Campylobacter jejuni is a major gastrointestinal pathogen generally acquired via consumption of poorly prepared poultry. N-linked protein glycosylation encoded by the pgl gene cluster targets >80 membrane proteins and is required for both non-symptomatic chicken colonization and full human intestinal epithelial cell virulence. Despite this, the biological functions of N-glycosylation remain unknown.
Here we examined the effects of pgl gene deletion on the C. jejuni proteome using label-based liquid chromatography / tandem mass spectrometry (LC-MS/MS) and validation using data independent analysis (DIA-SWATH-MS). Targeted metabolomics was used to assess the impact of loss of N-glycosylation on intracellular levels of key respiratory metabolites. Other conventional microbial assays, tube-based chemotactic responses, biofilm formation, cell morphology and susceptibility to temperature and osmotic stress, were performed to establish how protein-level changes translated into macro-level phenotypes critical to cell function and pathogenicity.

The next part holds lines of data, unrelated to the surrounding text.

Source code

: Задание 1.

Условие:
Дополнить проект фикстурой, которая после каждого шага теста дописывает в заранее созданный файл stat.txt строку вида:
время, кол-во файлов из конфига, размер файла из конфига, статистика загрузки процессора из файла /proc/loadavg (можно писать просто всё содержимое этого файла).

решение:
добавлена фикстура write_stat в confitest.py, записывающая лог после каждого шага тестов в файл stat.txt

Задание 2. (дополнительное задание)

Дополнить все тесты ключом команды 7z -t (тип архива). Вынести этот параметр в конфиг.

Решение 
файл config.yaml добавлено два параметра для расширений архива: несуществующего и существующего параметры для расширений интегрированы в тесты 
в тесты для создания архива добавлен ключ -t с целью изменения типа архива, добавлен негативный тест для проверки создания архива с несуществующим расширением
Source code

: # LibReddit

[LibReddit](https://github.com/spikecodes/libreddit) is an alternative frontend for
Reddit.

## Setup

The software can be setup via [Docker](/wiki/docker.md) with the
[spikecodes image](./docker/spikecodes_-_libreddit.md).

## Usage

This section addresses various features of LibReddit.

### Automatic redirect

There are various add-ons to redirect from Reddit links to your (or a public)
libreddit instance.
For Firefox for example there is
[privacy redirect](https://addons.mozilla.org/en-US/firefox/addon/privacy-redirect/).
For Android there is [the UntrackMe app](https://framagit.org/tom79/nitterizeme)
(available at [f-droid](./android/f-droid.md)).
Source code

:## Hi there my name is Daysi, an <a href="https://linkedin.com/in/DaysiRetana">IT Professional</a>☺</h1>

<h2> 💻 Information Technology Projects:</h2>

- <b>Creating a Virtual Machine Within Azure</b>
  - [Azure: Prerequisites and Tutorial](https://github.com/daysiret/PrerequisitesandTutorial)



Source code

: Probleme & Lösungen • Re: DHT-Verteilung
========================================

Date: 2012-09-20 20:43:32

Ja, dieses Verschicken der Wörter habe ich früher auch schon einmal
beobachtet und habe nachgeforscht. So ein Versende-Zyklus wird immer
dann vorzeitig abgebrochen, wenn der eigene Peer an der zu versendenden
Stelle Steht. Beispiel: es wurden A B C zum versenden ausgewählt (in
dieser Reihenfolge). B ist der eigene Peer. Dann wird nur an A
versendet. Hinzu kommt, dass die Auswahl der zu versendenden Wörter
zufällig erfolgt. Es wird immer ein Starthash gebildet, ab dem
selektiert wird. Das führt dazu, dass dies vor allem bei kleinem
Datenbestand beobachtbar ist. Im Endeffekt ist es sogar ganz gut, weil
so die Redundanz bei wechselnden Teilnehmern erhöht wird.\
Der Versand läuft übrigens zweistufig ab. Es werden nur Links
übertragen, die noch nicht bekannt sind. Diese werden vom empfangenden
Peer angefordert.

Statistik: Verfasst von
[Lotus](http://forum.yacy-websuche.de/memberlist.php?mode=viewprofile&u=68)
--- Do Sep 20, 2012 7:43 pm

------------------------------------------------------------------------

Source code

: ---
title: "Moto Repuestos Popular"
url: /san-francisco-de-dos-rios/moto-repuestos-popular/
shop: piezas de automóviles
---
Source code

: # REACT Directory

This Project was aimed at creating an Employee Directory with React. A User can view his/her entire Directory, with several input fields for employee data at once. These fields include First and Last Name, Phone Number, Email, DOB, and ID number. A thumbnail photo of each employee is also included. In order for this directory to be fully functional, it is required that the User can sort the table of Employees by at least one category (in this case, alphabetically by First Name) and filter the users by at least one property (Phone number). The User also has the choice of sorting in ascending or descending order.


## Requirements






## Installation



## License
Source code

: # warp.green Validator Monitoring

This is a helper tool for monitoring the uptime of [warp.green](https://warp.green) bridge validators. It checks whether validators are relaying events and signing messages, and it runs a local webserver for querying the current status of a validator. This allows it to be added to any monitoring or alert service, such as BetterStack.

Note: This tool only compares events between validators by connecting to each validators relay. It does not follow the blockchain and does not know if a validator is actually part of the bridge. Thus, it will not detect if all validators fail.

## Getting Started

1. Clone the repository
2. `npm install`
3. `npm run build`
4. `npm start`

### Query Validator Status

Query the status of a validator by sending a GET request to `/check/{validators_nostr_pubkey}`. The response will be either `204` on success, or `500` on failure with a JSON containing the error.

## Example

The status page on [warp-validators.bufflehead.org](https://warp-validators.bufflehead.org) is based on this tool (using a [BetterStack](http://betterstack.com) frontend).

We quantified 1359 proteins corresponding to ~84% of the predicted C. jejuni NCTC 11168 genome. Deletion of the pglB oligosaccharyltransferase (ΔpglB) resulted in a significant change in abundance of 185 proteins, 137 of which were restored to their wild-type levels by reintroduction of pglB (ΔpglB::ΔpglB). Deletion of pglB was associated with significantly reduced abundances of known pgl targets and increased levels of stress-related proteins. Commensurately, pglB mutants demonstrated reduced survival following temperature (4°C and 46°C) and osmotic (150 mM NaCl) shock, and showed altered biofilm phenotypes compared to wild-type C. jejuni. Targeted metabolomics established that glycosylation negative C. jejuni were depleted of all respiration-associated proteins that allow the use of alternative electron acceptors under low oxygen conditions, which correlated with protein-level changes to known small-molecule transporters. These data indicate a multi-factorial role for N-glycosylation in C. jejuni physiology.